Spesialis Maling Sapi Diringkus Polisi

×

Spesialis Maling Sapi Diringkus Polisi

Sebarkan artikel ini
IMG 20150529 203529
Kapolres Probolinggo Kota AKBP. Sumaryono, Didampingi Kasat Reskrim AKP. Trisno Nugroho Menunjukkan BB Tersangka

Probolinggo-Suara Indonesia.News.Com – Dua tersangka spesialis maling sapi, Ali Murtopo (30) sopir materialan, warga Tongas Kulon, Kecamatan Tongas dan Abdul Imam (29) warga Tunggak Cerme, Kecamatan Wonomerto, Kabupaten Probolinggo diringkus Polisi Sat Reskrim Polres Probolinggo Kota.

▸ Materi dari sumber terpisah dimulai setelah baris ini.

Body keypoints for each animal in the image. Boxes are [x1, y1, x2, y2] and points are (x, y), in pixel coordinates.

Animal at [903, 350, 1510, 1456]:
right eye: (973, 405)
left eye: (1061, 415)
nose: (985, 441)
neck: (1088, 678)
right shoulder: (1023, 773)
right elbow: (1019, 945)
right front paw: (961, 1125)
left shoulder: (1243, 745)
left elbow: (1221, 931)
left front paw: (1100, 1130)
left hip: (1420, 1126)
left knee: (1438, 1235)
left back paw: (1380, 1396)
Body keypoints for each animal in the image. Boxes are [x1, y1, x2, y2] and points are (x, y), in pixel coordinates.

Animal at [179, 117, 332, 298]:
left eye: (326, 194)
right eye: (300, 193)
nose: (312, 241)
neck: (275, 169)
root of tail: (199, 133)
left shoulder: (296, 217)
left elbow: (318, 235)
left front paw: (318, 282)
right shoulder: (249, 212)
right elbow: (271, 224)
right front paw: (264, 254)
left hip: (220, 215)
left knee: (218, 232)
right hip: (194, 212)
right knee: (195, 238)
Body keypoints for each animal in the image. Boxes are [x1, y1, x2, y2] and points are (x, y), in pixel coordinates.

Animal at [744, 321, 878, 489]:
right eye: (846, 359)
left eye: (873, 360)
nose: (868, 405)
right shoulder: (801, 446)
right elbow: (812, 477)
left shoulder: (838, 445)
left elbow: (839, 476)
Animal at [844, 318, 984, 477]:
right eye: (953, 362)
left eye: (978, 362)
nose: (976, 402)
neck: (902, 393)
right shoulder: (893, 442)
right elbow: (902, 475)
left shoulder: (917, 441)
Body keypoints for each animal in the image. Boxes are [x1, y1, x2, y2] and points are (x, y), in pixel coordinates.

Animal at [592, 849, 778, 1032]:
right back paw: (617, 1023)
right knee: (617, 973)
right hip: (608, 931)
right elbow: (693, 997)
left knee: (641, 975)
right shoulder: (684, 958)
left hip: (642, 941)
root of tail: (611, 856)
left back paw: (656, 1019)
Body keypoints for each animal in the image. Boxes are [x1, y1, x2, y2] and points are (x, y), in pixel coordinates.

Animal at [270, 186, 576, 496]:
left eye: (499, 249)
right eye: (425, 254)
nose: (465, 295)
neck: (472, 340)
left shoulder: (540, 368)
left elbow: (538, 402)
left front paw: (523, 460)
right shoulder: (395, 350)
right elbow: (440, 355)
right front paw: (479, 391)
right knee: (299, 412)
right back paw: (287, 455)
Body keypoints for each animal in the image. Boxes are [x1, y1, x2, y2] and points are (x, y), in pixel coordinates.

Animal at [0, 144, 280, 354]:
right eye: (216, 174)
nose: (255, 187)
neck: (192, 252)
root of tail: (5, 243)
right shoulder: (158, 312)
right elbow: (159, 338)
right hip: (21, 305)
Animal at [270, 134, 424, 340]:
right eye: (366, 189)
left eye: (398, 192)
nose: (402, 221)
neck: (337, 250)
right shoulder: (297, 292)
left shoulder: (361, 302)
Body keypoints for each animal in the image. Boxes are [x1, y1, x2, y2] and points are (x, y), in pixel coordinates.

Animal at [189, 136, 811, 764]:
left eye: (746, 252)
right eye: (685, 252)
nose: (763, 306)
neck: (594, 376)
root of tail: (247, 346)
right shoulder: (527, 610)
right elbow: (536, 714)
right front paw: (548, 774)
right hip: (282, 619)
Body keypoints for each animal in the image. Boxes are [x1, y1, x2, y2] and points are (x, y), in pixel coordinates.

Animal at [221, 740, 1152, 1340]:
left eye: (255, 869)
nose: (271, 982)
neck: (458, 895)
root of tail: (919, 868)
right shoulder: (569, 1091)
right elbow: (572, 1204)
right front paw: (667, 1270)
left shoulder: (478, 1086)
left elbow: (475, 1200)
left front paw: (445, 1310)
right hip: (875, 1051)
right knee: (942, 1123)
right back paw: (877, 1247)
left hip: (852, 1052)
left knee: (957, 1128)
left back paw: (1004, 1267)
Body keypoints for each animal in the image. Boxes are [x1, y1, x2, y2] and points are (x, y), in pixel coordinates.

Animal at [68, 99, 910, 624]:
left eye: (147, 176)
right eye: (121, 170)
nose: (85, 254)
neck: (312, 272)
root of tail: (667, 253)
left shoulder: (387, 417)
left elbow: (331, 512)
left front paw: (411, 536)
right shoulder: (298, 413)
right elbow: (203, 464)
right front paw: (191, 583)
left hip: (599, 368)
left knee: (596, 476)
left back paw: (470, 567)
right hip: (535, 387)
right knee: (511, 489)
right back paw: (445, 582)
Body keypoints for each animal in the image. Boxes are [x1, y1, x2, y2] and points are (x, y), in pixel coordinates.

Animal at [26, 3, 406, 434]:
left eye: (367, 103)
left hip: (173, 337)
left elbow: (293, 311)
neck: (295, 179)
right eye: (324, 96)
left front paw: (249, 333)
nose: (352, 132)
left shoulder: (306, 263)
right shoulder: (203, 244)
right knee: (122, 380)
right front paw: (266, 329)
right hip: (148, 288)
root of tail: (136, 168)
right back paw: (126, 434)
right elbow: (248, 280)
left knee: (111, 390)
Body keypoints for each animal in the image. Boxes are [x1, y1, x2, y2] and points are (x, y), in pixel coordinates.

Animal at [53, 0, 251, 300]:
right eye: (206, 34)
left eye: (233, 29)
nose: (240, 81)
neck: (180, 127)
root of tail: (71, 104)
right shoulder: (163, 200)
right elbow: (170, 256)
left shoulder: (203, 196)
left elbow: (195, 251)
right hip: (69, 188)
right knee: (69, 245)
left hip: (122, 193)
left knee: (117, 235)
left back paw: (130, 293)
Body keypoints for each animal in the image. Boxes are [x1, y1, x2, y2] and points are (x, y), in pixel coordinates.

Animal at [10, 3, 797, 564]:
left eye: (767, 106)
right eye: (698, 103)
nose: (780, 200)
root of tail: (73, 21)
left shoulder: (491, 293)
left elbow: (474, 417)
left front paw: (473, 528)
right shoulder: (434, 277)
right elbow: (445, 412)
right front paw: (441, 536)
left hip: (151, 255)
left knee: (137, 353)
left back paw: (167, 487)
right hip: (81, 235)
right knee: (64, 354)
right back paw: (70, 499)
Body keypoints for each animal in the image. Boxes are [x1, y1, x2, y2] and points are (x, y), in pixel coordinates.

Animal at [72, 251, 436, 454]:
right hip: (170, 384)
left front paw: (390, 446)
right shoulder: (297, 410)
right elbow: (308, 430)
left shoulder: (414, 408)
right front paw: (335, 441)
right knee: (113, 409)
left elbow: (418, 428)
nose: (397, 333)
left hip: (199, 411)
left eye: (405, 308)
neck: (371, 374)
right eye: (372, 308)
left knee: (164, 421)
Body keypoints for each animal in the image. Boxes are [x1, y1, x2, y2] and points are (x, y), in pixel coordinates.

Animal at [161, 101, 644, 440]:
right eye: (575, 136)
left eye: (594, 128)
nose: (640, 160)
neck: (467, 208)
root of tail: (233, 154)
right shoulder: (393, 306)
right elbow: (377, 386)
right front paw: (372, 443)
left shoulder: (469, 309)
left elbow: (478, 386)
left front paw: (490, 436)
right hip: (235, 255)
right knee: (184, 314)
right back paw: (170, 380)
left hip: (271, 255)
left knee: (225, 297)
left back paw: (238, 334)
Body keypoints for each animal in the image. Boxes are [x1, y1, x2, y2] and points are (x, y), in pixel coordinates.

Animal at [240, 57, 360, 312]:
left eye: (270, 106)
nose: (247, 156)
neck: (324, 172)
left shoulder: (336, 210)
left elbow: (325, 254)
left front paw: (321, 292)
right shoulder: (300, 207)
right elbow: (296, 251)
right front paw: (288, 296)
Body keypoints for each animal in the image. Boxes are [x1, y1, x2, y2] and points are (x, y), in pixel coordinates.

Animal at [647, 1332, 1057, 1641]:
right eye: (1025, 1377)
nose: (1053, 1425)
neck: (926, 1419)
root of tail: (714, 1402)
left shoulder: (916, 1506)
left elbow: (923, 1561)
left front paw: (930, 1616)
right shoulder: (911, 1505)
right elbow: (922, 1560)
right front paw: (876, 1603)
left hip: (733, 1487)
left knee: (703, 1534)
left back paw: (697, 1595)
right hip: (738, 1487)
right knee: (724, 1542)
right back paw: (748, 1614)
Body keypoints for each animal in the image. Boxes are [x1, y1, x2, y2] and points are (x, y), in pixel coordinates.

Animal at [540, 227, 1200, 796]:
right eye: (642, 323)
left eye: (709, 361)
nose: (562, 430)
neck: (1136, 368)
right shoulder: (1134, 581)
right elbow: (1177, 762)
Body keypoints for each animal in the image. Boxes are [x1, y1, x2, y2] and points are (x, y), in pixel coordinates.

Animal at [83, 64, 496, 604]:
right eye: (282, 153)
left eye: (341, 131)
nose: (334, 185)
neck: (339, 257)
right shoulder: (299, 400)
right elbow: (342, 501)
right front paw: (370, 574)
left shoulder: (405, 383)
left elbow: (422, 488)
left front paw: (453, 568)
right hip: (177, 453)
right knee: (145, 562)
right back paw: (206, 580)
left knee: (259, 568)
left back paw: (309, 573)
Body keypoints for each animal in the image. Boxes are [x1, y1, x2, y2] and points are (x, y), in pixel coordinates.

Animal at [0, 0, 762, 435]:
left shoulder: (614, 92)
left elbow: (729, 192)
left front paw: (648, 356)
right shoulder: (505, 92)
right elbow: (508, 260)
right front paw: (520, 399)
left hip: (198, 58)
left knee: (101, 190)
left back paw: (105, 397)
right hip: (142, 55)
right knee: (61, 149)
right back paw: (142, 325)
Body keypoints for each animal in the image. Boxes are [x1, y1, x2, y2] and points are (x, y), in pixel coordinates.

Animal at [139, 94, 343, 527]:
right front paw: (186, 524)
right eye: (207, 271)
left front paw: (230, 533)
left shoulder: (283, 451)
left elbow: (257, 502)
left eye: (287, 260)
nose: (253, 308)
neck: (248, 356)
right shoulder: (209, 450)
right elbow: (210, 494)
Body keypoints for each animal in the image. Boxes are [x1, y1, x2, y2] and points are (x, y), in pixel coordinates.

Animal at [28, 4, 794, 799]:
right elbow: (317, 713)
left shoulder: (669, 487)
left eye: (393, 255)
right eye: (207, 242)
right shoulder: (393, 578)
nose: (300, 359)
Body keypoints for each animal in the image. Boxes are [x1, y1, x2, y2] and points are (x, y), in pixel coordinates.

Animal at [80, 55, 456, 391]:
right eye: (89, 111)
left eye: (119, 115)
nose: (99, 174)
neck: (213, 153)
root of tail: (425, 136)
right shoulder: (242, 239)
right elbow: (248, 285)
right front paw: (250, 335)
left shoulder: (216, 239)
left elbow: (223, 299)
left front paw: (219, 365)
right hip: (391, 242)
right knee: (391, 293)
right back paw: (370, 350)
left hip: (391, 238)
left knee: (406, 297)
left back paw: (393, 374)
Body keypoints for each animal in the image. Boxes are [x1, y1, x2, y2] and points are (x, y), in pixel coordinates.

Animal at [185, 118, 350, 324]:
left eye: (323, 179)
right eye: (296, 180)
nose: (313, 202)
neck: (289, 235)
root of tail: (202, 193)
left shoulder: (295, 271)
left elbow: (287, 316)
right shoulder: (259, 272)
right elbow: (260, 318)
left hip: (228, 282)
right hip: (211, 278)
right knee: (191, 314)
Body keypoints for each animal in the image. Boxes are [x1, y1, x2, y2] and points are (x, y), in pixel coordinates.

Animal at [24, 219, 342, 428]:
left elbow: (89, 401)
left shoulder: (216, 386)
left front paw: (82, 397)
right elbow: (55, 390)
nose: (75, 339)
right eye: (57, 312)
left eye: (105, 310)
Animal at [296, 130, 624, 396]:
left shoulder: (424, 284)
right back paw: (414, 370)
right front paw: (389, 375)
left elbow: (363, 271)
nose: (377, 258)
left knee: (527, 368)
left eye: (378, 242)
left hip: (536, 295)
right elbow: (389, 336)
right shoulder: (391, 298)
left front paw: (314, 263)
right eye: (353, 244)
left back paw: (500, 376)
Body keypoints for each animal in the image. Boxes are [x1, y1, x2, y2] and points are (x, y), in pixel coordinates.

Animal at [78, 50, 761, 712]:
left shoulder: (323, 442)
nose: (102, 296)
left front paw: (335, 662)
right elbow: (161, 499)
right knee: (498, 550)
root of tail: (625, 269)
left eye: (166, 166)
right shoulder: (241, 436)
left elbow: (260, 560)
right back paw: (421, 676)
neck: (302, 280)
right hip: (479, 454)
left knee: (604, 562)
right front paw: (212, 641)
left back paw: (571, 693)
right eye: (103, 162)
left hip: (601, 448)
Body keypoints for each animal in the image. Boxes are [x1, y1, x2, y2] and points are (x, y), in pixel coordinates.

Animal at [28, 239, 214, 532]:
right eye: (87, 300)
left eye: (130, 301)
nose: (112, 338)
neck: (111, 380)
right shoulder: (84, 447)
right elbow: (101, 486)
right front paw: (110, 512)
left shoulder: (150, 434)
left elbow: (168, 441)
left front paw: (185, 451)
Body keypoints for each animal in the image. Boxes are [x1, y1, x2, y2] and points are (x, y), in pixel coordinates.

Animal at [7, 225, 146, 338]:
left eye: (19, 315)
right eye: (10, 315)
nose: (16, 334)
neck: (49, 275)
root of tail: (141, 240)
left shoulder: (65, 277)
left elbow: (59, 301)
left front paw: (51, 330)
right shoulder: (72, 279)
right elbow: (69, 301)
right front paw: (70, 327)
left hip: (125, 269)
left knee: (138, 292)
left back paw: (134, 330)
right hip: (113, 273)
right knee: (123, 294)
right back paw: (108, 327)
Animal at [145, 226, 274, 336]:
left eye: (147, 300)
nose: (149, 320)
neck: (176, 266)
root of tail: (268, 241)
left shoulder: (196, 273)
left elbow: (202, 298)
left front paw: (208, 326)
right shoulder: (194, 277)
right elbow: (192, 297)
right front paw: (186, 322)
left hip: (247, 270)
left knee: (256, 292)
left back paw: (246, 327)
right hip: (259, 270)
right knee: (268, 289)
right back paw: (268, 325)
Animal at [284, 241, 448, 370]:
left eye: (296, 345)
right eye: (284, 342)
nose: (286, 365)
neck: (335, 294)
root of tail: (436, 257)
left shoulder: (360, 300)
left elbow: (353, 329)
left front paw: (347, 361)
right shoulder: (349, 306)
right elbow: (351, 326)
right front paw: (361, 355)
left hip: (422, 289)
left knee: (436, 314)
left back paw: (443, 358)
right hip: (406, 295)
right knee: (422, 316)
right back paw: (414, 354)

Ke dua tersangka diringus oleh Petugas diutara SPBU dijalan Raya Bromo,  Kelurahan Triwung Lor Kota Probolinggo, Kamis (28/5/15) sekira jam 06.00 saat kedua tersangka membawa sapi hasil curian yang dimuat dengan mobil pickup warna putih Nopol N-8325-ET.

Terkait diringkusnya ke dua tersangka spesialis maling sapi tersebut, Kapolres Probolinggo Kota AKBP. Sumaryono, SH, SIK, M.Hum kepada wartawan mengatakan, sapi yang dicuri tersangka adalah sapi milik Ibu Aisyah, warga Pohsangit Leres yang dilaporkan telah dicuri maling pada Kamis (28/5/15) sekira jam 02.30 dinihari.

ke dua tersangka ini mengaku dirinya disuruh oleh seseorang berinisial AMD warga Wonorejo Kecamatan Wonomerto. Sapi hasil curian tersebut rencananya akan dijual dengan harga Rp.11.000.000,- (sebelas juta rupiah) dipasar Hewan Mojo Raeng Kabupaten Jombang.

Tersangka Ali Murtopo kepada petugas mengaku  sudah 8 (delapan) kali disuruh AMD memuat sapi hasil curian dengan mobil yang sama, dengan mendapatkan imbalan/upah sebesar Rp.400.000,-(empat ratus ribu rupiah). Sedang tersangka Abdul Imam mengaku baru sekali ikut dan mendapat upah Rp.250.000,- (dua ratus lima puluh ribu rupiah).

“Kedua tersangka ini mengatakan dirinya terpaksa mau melakukan pekerjaan haram ini karena kepepet ekonomi”

Untuk mempertanggung jawabkan perbuatannya, kedua tersangka meringkuk di Sel Prodeo Mapolres Probolinggo Kota.

Sementara barang bukti (BB) yang diamankan oleh Polisi dari tersangka adalah se-ekor sapi jantan, 1 (satu) pedang samurai, Kartu SIM ternak dari Kabupaten Pasuruan, 1 (satu) unit Mobil Daihatsu Pickup Nopol N-8325-TE beserta STNK dan Buku Kir Kendaraan.

Kapolres AKBP. Sumaryono mengatakan ke-dua tersangka melanggar Pasal 363 KUHPidana, dengan ancaman hukuman 7 (tujuh) tahun penjara. Sementara AMD sekarang masih dalam pengejaran Petugas, ujar AKBP. Sumaryono menandaskan. (Singgih).